* Excerpt provided:
• • •

Alameda County only confirms COVID-19 outbreaks after facilities disclose them. “There isn’t a lot the public can do about an individual outbreak in a closed facility,” Pan says. The county has updated case, hospitalization and death counts for facility outbreaks, but doesn’t guarantee how often that happens.

When Yolo County announced an outbreak last week, spokeswoman Jenny Tan says the county left out the name of the assisted living facility in Woodland where it’s happening.

“There’s a lot of fear and anxiety,” Tan said, referencing both the county and the facility itself. “And so we’re trying to protect their identity a little bit.”

In Los Angeles, the county has for weeks published every instance of a reported outbreak in a congregate living setting.

“It’s fantastic that [county] public health has chosen to be a leader in that regard,” says Molly Davies, the long-term care ombudsman for L.A. county. “We could take that one step further.”

Davies says local officials should also disclose case numbers and deaths, because, she argues, “that’s going to weigh very heavily into my decision about am I going to bring my loved one home.”

Companies have no expectation of privacy in the case of reported outbreaks, under federal or state law. But some counties argue even releasing facility names can compromise the privacy of patients, protected in part under HIPAA.

In Yolo County, family members and staffers told several media outlets that the facility is Stollwood Convalescent Hospital at St. John’s Retirement Village; the state’s list now confirms at least 55 cases of COVID-19 there among workers and residents. No language on the facility’s website confirms an outbreak, though it now has posted the county’s press release about an unnamed facility working with the county to slow the spread of the virus.

What counties large and small, urban and rural, can offer in terms of staffing and protective gear varies widely. Some discourage facilities from permitting staff to return to work quickly after testing positive. Some do not. Some have connected facilities with tests; some lack that capacity.

“What we have is a very chaotic patchwork across the state and little direction from the Department of Public Health,” says attorney Dark.

‘Who’s Going to Tell Us?’

Public officials acknowledge that outbreaks, and disclosures about them, may influence decisions about care – even taking a loved one out of a care facility.

“At this point in time, if you’re able to care for them at home,” Los Angeles county medical officer Dr. Barbara Ferrer said, “this would be perfectly appropriate… .”

• • •

* The task: Please name the person who holds the post of long-term care ombudsman for L.A. county in the excerpt on COVID-19 outbreaks in care facilities. None of the items are needed.

Records from a data source
• • •

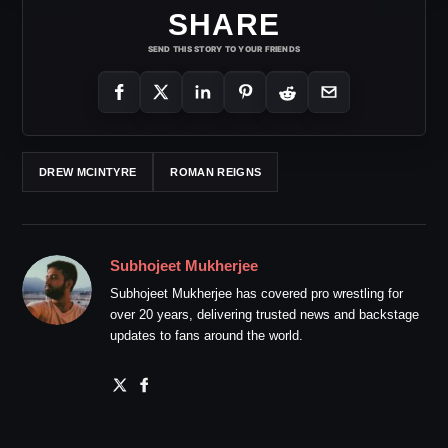
SHARE
SEND THIS STORY TO YOUR FRIENDS
DREW MCINTYRE
ROMAN REIGNS
Subhojeet Mukherjee
Subhojeet Mukherjee has covered pro wrestling for
over 20 years, delivering trusted news and backstage
updates to fans around the world.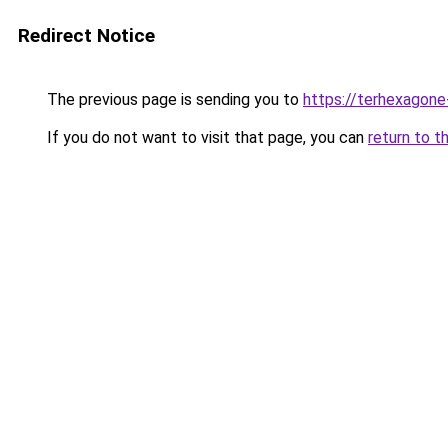
Redirect Notice
The previous page is sending you to
https://terhexagone
If you do not want to visit that page, you can
return to t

• • •

* Exercise solution: Molly Davies